# Excerpt
LSO440 - Globalization in the 20th Century and Beyond

Outline info
Last revision date 2018-07-20 13:54:50.051
Last review date 2018-07-20 13:55:18.492

Subject Title
Globalization in the 20th Century and Beyond

Subject Description
The 20th century has experienced great social upheaval and transformation. We fought two world wars, saw the rise and fall of the Soviet communist regime, and witnessed the formal dismantling of European empires. We experienced dramatic technological change and the ascendancy of corporate capitalism as the primary global economic model. We have also witnessed unprecedented economic disparities and ecological hazards from air, water and soil pollution to global climate change. The 21st century promises to see these trends accelerate and intensify.

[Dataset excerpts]
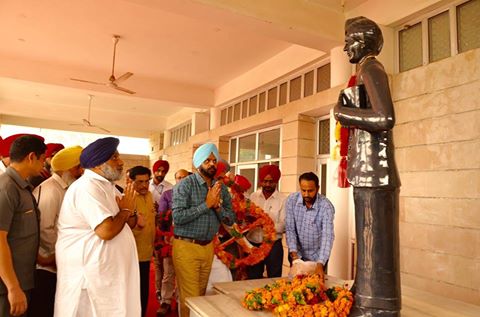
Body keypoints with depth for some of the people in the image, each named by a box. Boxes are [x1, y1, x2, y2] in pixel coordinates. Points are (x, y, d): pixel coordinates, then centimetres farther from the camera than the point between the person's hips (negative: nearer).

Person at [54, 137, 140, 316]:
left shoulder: (106, 186, 12)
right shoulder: (87, 187, -20)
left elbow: (128, 224, 16)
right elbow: (106, 231, -30)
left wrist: (130, 213, -7)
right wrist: (125, 209, -12)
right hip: (89, 275, -9)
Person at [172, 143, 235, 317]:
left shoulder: (221, 187, 7)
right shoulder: (185, 184, -10)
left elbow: (230, 219, 7)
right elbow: (178, 217, -21)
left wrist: (217, 206, -12)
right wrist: (206, 204, -20)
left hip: (208, 246, 5)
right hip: (187, 246, -5)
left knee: (201, 295, 16)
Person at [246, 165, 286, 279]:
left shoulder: (283, 200, -8)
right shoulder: (253, 197, 4)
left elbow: (283, 226, -14)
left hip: (273, 245, -3)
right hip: (253, 244, 3)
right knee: (253, 280, 16)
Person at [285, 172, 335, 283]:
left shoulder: (326, 206, -22)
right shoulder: (291, 200, -14)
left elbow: (327, 236, -28)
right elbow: (290, 229, -11)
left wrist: (320, 264, -38)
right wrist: (293, 251, -22)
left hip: (317, 256, -2)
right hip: (297, 254, 2)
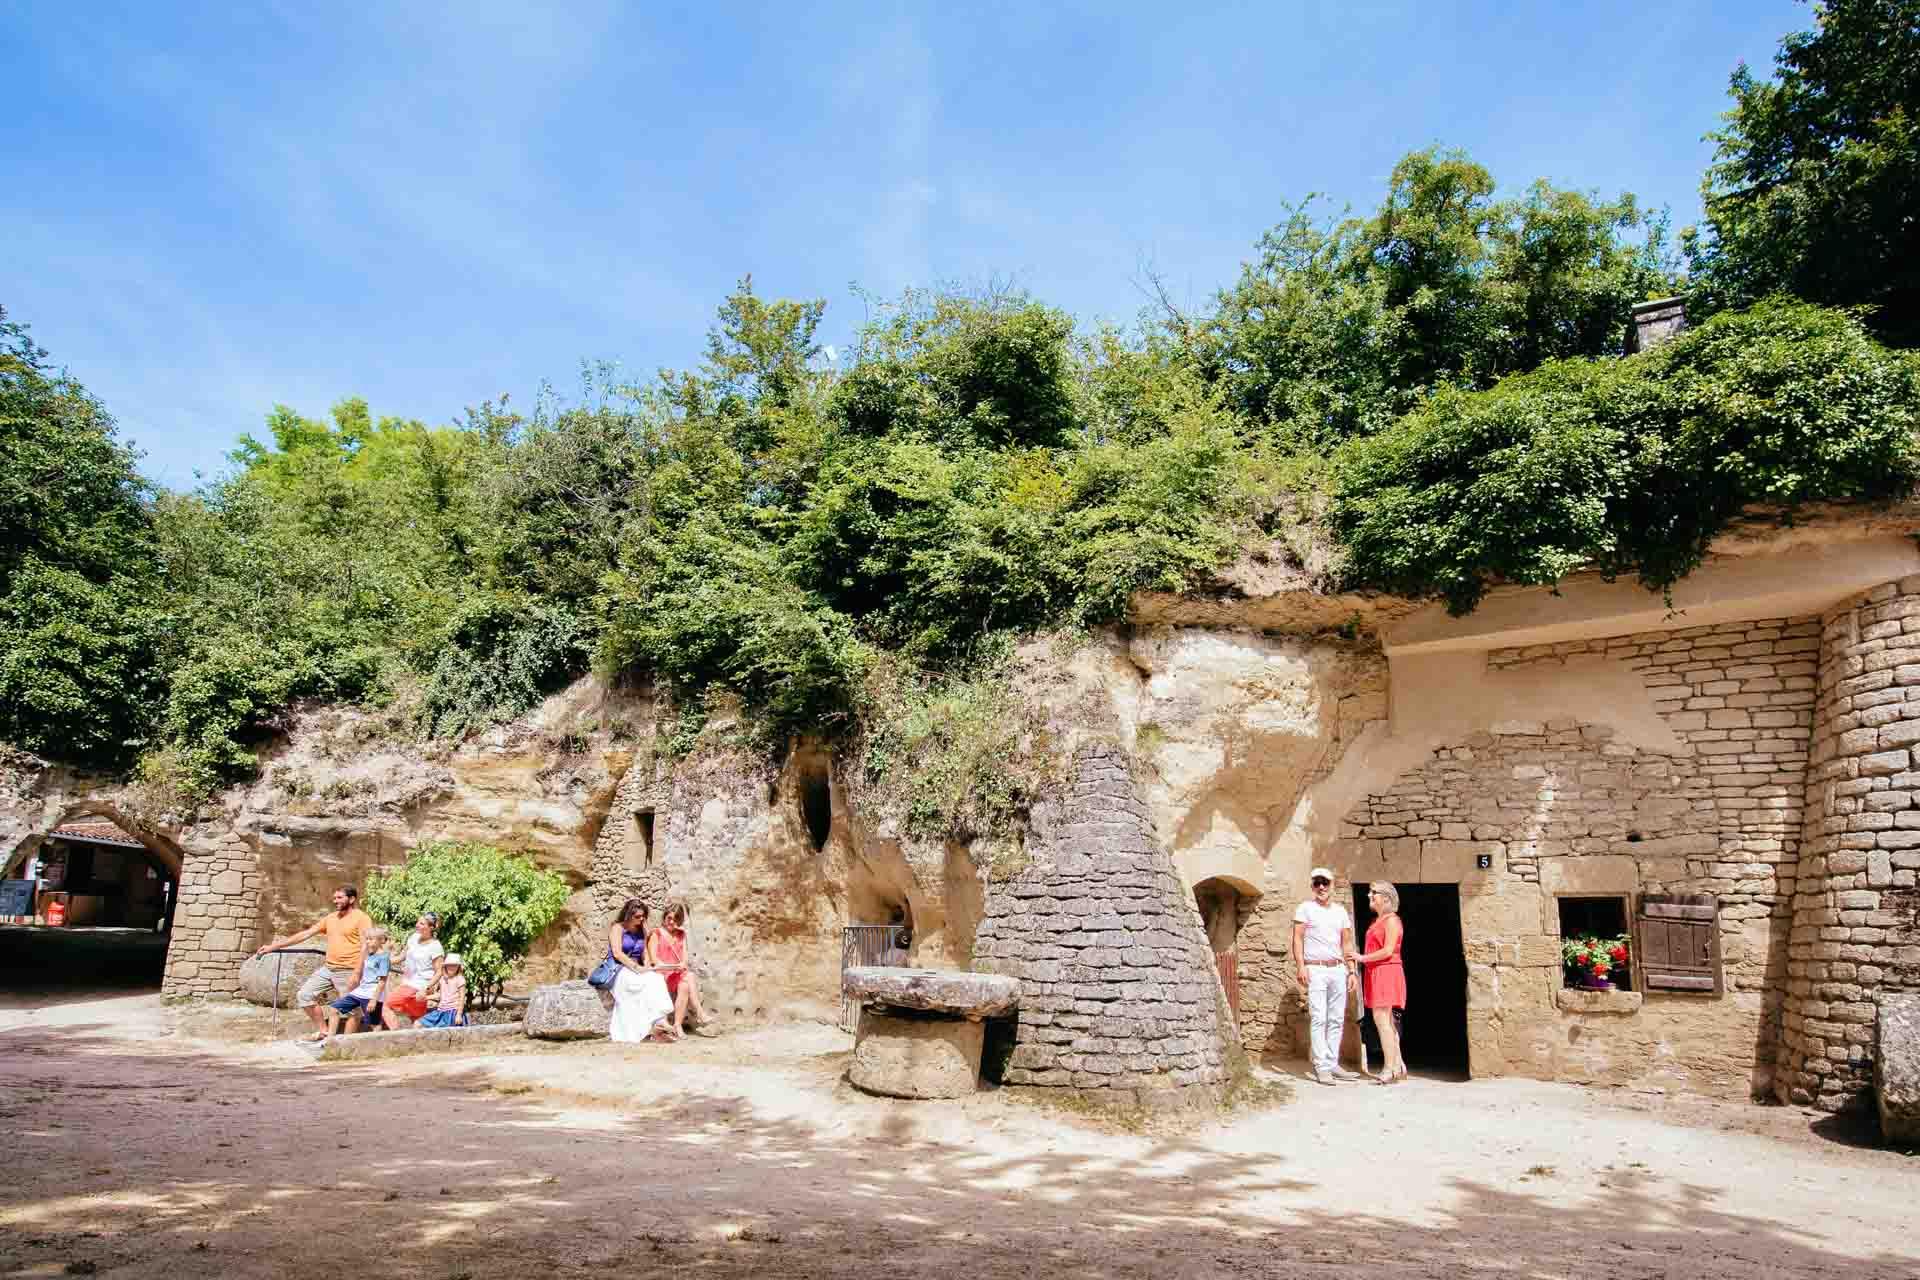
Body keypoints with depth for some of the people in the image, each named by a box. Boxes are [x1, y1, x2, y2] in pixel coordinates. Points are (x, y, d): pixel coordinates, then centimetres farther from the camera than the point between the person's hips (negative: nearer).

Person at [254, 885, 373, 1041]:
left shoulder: (362, 918, -9)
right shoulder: (330, 918, 13)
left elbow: (365, 947, -15)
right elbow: (304, 934, 14)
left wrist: (357, 973, -23)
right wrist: (273, 946, 12)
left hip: (347, 971, -8)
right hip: (327, 968, 8)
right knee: (305, 994, 5)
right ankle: (322, 1031, 14)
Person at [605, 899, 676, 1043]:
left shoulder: (641, 930, 19)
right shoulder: (617, 928, 0)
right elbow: (617, 953, -13)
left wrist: (647, 965, -7)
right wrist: (637, 968, -22)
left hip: (636, 970, 5)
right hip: (618, 971, -5)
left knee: (657, 977, -28)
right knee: (649, 981, -33)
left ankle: (660, 1022, -42)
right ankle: (658, 1021, -40)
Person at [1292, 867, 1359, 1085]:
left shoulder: (1340, 912, 15)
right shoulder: (1305, 909, 2)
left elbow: (1347, 944, 15)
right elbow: (1297, 938, -3)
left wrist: (1352, 971, 7)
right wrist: (1300, 966, -14)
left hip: (1338, 969, 5)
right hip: (1315, 970, -5)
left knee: (1337, 1019, 5)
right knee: (1318, 1019, -9)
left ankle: (1332, 1064, 11)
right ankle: (1321, 1067, -8)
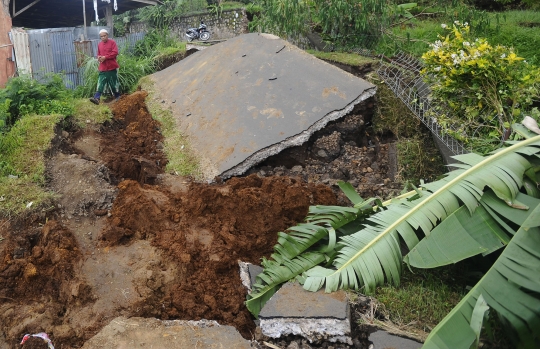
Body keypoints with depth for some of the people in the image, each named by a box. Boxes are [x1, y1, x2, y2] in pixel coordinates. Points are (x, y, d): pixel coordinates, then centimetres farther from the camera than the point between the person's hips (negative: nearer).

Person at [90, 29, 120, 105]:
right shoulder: (99, 44, 14)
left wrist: (105, 57, -16)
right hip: (103, 68, 4)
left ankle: (117, 96, 24)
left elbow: (115, 53, -12)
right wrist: (99, 57, -1)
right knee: (100, 84, -6)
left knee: (114, 83, 7)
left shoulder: (112, 42, -2)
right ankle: (96, 98, -16)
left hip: (112, 67, -4)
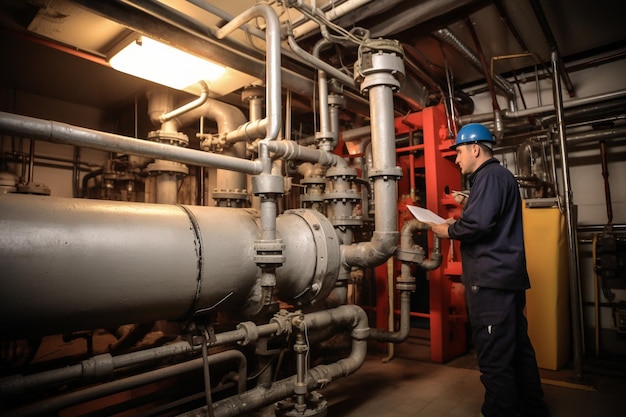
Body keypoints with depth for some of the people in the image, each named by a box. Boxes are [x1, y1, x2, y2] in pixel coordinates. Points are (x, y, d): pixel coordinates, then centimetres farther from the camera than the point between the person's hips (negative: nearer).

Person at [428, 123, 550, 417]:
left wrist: (449, 231, -8)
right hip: (508, 277, 11)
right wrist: (457, 224, 12)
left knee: (494, 358, -3)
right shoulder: (501, 175, 21)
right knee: (519, 349, 19)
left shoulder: (490, 176, -11)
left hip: (491, 280, -11)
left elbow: (479, 223, -24)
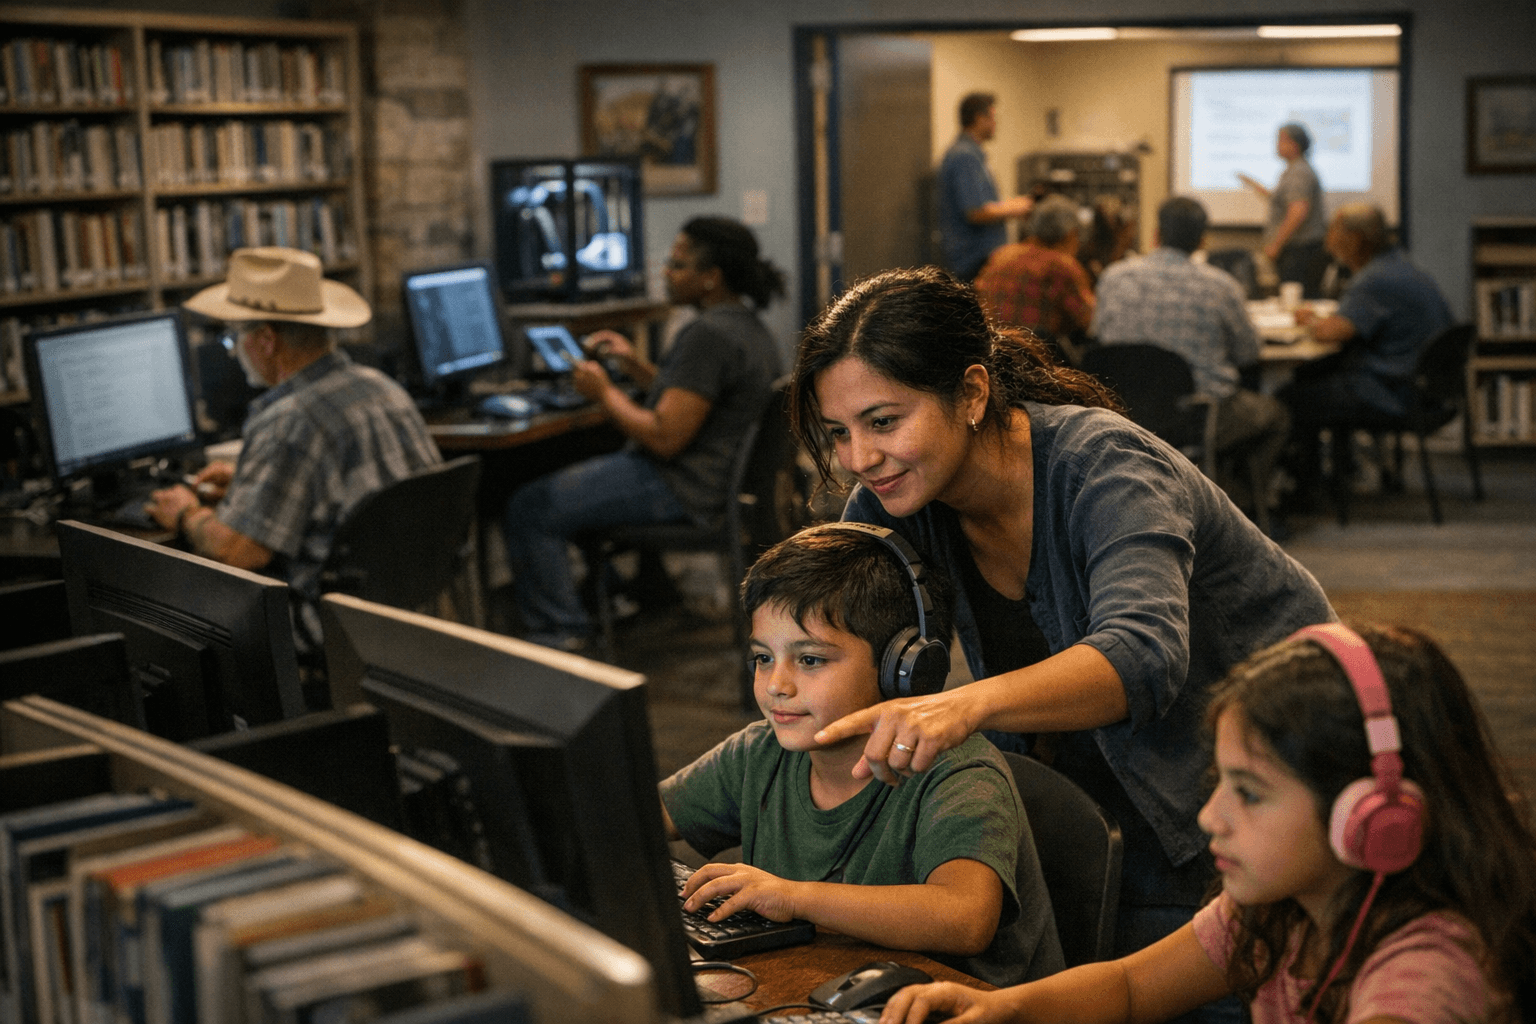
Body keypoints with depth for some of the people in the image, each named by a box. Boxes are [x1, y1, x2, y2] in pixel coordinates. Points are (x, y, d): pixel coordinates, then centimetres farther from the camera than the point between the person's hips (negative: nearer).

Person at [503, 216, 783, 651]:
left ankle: (560, 635, -2)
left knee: (530, 509, -8)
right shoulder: (750, 326, 10)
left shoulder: (708, 336, -24)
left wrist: (604, 392, -13)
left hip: (679, 491, -11)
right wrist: (635, 363, 13)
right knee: (571, 478, 31)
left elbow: (665, 438, -27)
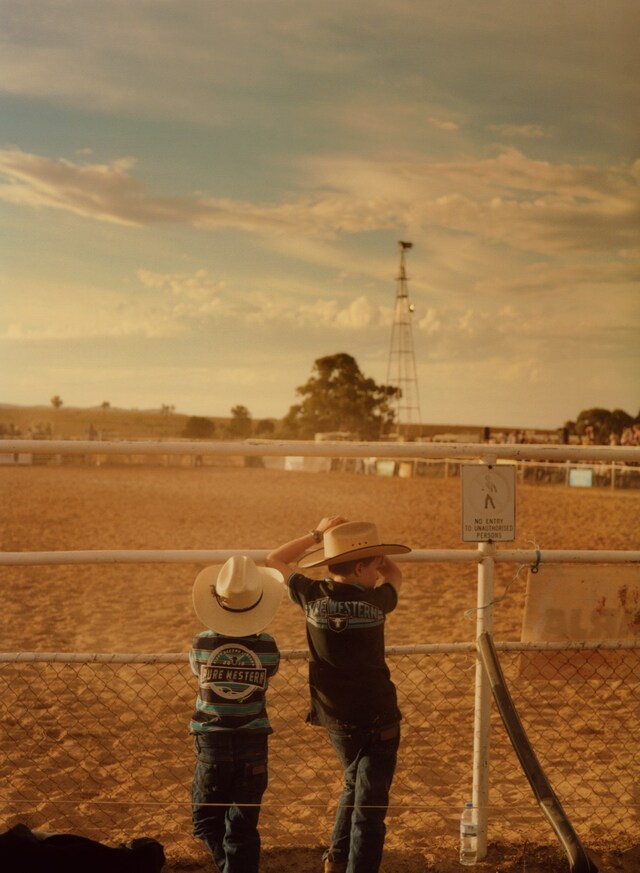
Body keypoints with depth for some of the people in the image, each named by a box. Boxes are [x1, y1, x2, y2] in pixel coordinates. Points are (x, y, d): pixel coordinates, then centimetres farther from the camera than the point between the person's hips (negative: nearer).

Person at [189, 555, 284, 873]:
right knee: (243, 827, 12)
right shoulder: (267, 646, -11)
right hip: (253, 745, 1)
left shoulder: (201, 644, -11)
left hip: (211, 745, -1)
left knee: (207, 822, 18)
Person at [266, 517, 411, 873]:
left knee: (355, 783, 28)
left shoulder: (313, 596, -9)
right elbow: (395, 574, 11)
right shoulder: (376, 601, -14)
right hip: (378, 717, -4)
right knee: (370, 804, 4)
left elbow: (275, 560, 9)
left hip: (336, 719, 4)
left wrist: (318, 534, 11)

# Study questions
- a) According to the course description, why is the 20th century called a time of great social upheaval and transformation? Answer in one to three sentences.
- b) Rewrite the part of the records that opens with the line containing "right shoulder: (617, 928, 0)" and closes with the line containing "right ankle: (1321, 1067, -8)". Add 43 to every number in the keypoint values (x, y and depth), and leave all other lines unchanged.

# Written responses
- a) The 20th century saw two world wars, the rise and fall of the Soviet communist regime, and the formal dismantling of European empires. It also brought dramatic technological change and the rise of corporate capitalism as the main global economic model. Along with these came unprecedented economic disparities and ecological hazards ranging from pollution to global climate change.

- b)
right shoulder: (660, 971, 43)
right elbow: (660, 996, 30)
left wrist: (690, 1008, 36)
right wrist: (680, 1011, 21)
left hip: (679, 1013, 48)
right hip: (661, 1014, 38)
left knee: (700, 1020, 15)
right knee: (692, 1024, 10)
left ankle: (703, 1065, 1)
right ankle: (701, 1064, 3)
Person at [1292, 867, 1359, 1085]:
left shoulder: (1383, 955, 58)
right shoulder: (1348, 952, 45)
left elbow: (1390, 987, 58)
right elbow: (1340, 981, 40)
left wrist: (1395, 1014, 50)
right wrist: (1343, 1009, 29)
left hip: (1381, 1012, 48)
right hip: (1358, 1013, 38)
left knee: (1380, 1062, 48)
right knee: (1361, 1062, 34)
left ankle: (1375, 1107, 54)
right ankle: (1364, 1110, 35)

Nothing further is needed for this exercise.